In another particular embodiment, the composition is a liquid composition supported on a fibrous or porous support, said support being the application mean and/or the spreading or wiping mean, for example a wet wipe.

In another particular embodiment, the liquid composition is formed in situ when contacting with the surface being wet, a dry fibrous ou porous support comprising the polymer, said support being the application mean and/or the spreading or wiping mean, for example a dry wipe.

In another particular embodiment, the liquid composition is a non dilutable cleaner, such as a window cleaner or a toilet-bowl cleaner, being applied onto the surface in a neat form, being optionally diluted or further diluted in situ during application step a) or spreading or wiping step b).

The example below which is not limitative presents some further details or advantages of the invention.

Examples

Standard wipes (viscose) from Eurowipes are impregnated with a kitchen cleaning type formulation.

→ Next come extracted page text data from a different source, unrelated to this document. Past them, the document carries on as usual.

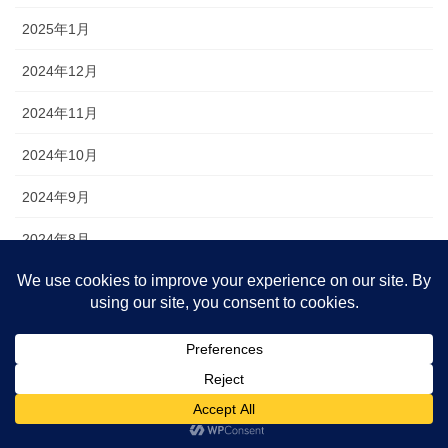
2025年1月
2024年12月
2024年11月
2024年10月
2024年9月
2024年8月
2024年7月
2024年6月
2024年5月
2024年4月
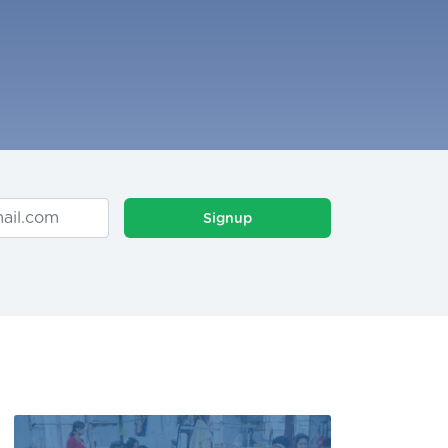
Signup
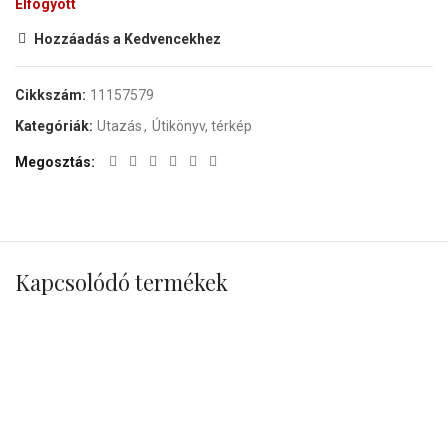
Elfogyott
Hozzáadás a Kedvencekhez
Cikkszám:
11157579
Kategóriák:
Utazás
,
Útikönyv, térkép
Megosztás
Kapcsolódó termékek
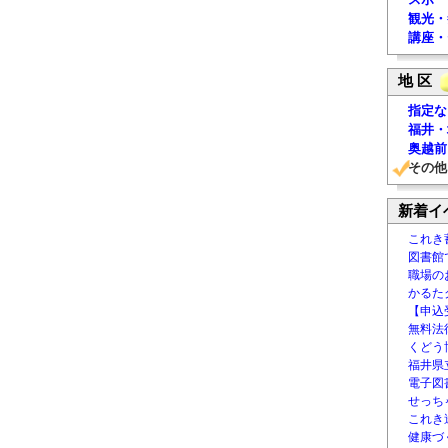
観光・
講座・
地 区
指定な
福井・
奥越前
その他
新着イ
これき
図書館
職場の
かるた
【申込
無料法律
くどう
福井県
電子図書
せっち
これき
健康づ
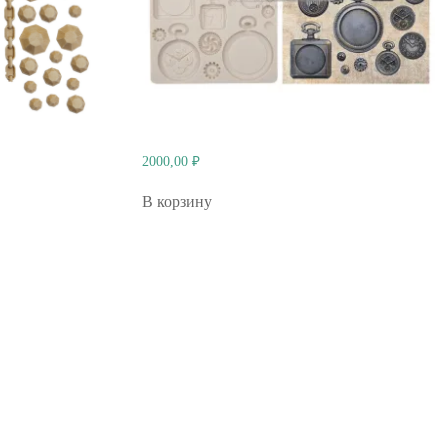
2000,00
₽
В корзину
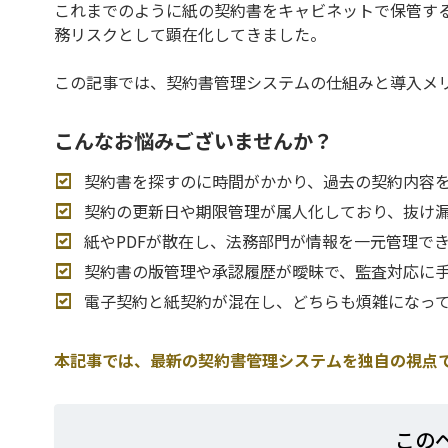
これまでのように紙の契約書をキャビネットで保管す
務リスクとして顕在化してきました。
この記事では、契約書管理システムの仕組みと導入メ
こんなお悩みございませんか？
契約書を探すのに時間がかかり、過去の契約内容
契約の更新日や期限管理が属人化しており、抜け
紙やPDFが散在し、法務部門が情報を一元管理で
契約書の版管理や承認履歴が曖昧で、監査対応に
電子契約と紙契約が混在し、どちらも煩雑になっ
本記事では、最新の契約書管理システムを独自の視点
この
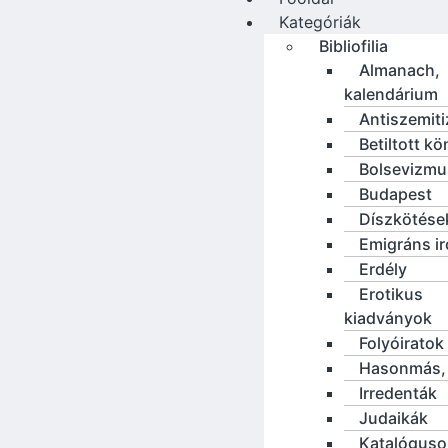
Kategóriák
Bibliofilia
Almanach,
kalendárium
Antiszemit
Betiltott k
Bolsevizmu
Budapest
Díszkötése
Emigráns i
Erdély
Erotikus
kiadványok
Folyóiratok
Hasonmás, 
Irredenták
Judaikák
Katalóguso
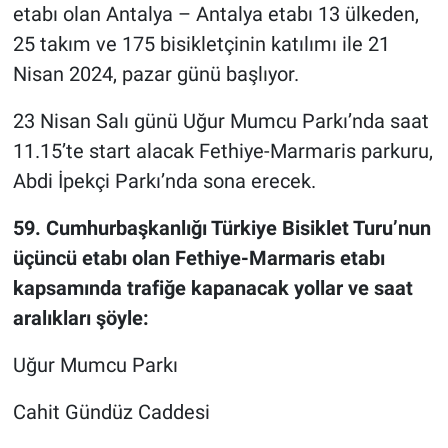
etabı olan Antalya – Antalya etabı 13 ülkeden,
25 takım ve 175 bisikletçinin katılımı ile 21
Nisan 2024, pazar günü başlıyor.
23 Nisan Salı günü Uğur Mumcu Parkı’nda saat
11.15’te start alacak Fethiye-Marmaris parkuru,
Abdi İpekçi Parkı’nda sona erecek.
59. Cumhurbaşkanlığı Türkiye Bisiklet Turu’nun
üçüncü etabı olan Fethiye-Marmaris etabı
kapsamında trafiğe kapanacak yollar ve saat
aralıkları şöyle:
Uğur Mumcu Parkı
Cahit Gündüz Caddesi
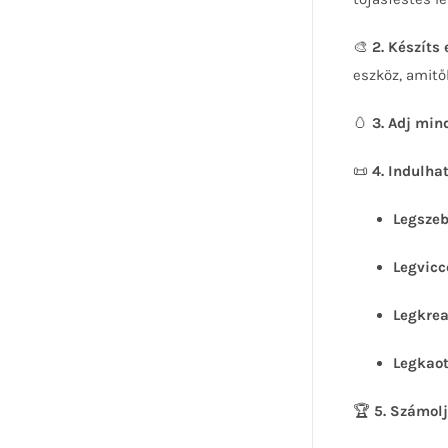
🎨
2. Készíts
eszköz, amitő
🥚
3. Adj min
📜
4. Indulha
Legszeb
Legvicc
Legkrea
Legkaot
🏆
5. Számolj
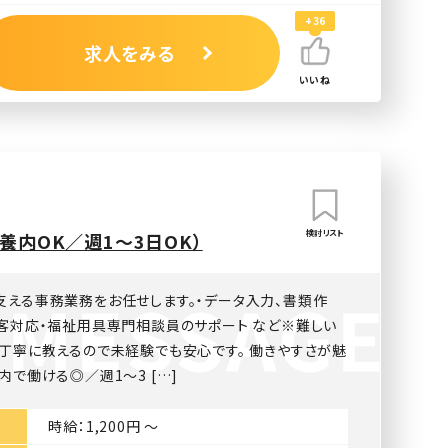
+36
求人をみる
いいね
検討リスト
養内OK／週1〜3日OK）
支える事務業務をお任せします。・データ入力、書類作
来客対応・福祉用具専門相談員のサポート など※難しい
、丁寧に教えるので未経験でも安心です。 働きやすさが魅
内で働ける◎／週1〜3 […]
時給：1,200円 〜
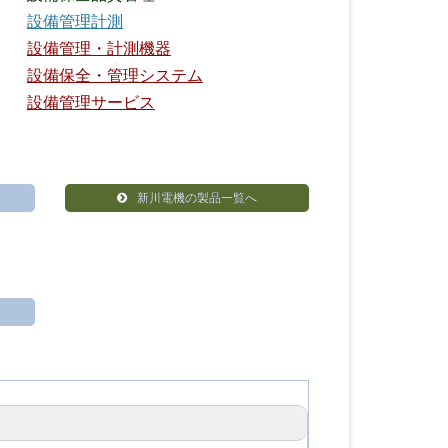
設備管理計測
設備管理・計測機器
設備保全・管理システム
設備管理サービス
新川電機の製品一覧へ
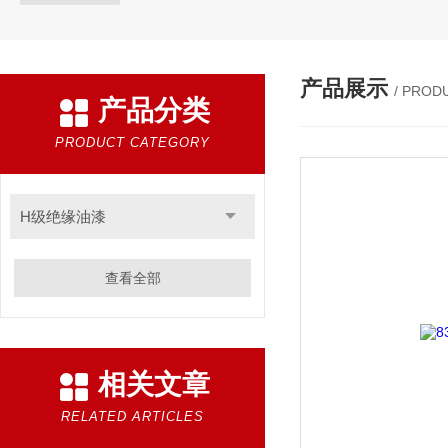
产品展示
/ PROD
产品分类
PRODUCT CATEGORY
H级绝缘油漆
查看全部
相关文章
RELATED ARTICLES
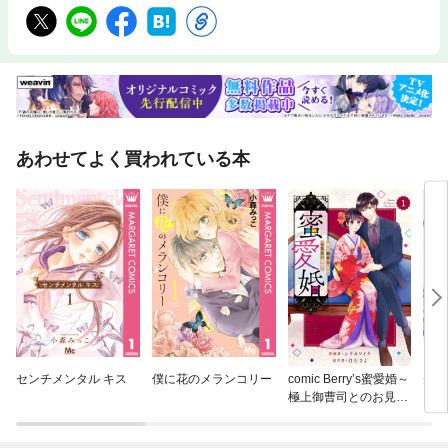
あわせてよく買われている本
センチメンタル キス
僕に花のメランコリー
comic Berry’s蜜愛婚～
先輩
極上御曹司とのお見合
き。
い事情～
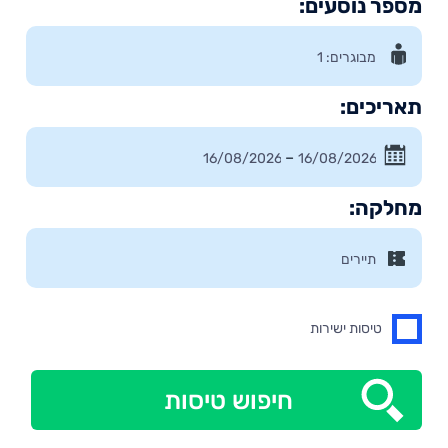
מספר נוסעים:
תאריכים:
–
מחלקה:
טיסות ישירות
חיפוש טיסות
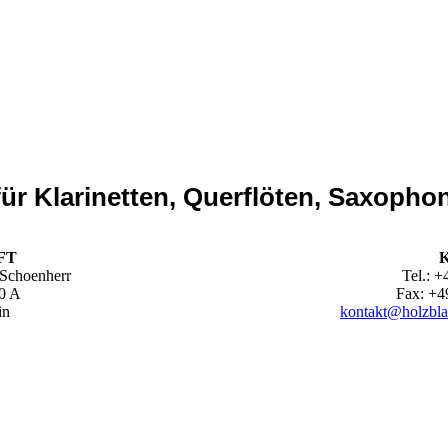
ür Klarinetten, Querflöten, Saxopho
FT
 Schoenherr
Tel.: +
20 A
Fax: +4
in
kontakt@holzbla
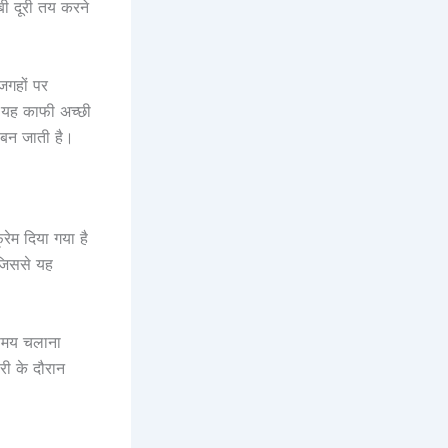
बी दूरी तय करने
जगहों पर
 यह काफी अच्छी
 बन जाती है।
ेम दिया गया है
 जिससे यह
 समय चलाना
ी के दौरान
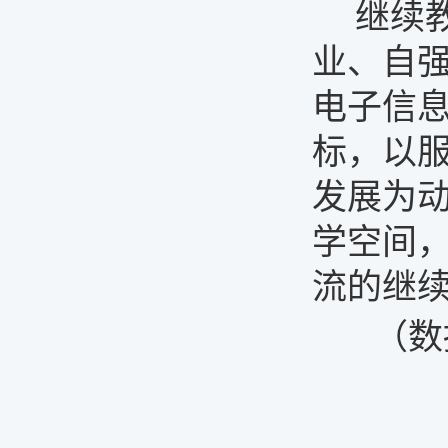
继续
业、自
电子信
标，以
发展为
学空间
流的继
（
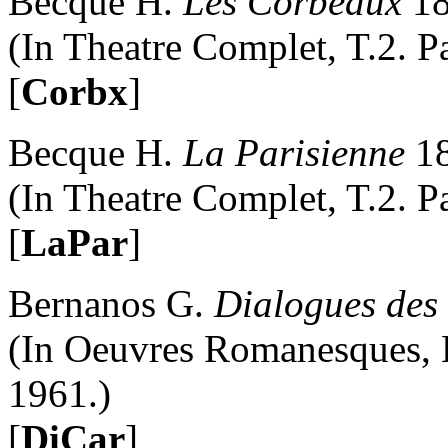
Becque H.
Les Corbeaux
18
(In Theatre Complet, T.2. Pa
[
Corbx
]
Becque H.
La Parisienne
1
(In Theatre Complet, T.2. Pa
[
LaPar
]
Bernanos G.
Dialogues des
(In Oeuvres Romanesques, E
1961.)
[
DiCar
]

Kitchen cleaner formulation:

    • Rhodoclean EFC: 1% (Rhodia)
    • Mirataine H2CHA: 0.9% (diamphoacetate surfactant, Rhodia)
    • IPA: 3%
    • Dowanol PNB: 3% (Solvent, Dow Chemical)
    • Mirapol Surf S 200: 3% or 0% (solution comprising an ampholytic polymer, Rhodia)
    • NaOH to adjust pH about 8
    • Water (pure) to 100%

Protocol for impregnation and drying:

Impregnation

Wipes are impregnated in a beaker, with the tested formulation (2 g of solution for 1 g of wipe). Then, they are lightly wrung (no drop) and stored in closed airtight plastic bag in waiting the drying.

Wipes are stored in closed airtight plastic bag directly until application.

Then, performances are evaluated visually:

The surfaces are wiped with the wipe (humid). Surfaces for floor are the “natural floor” Surfaces for kitchen are the white ceramic tile treated with a kitchen soil.

FIG. 1 is a picture after wiping of the wipe impregnated with a comparative composition that does not comprise Mirapol Surf S 200.

FIG. 2 is a picture after wiping of the wipe impregnated with the composition that comprises that Mirapol Surf S 200.

There is a visible “dirt pick up” with the wipes containing the ampholytic polymer.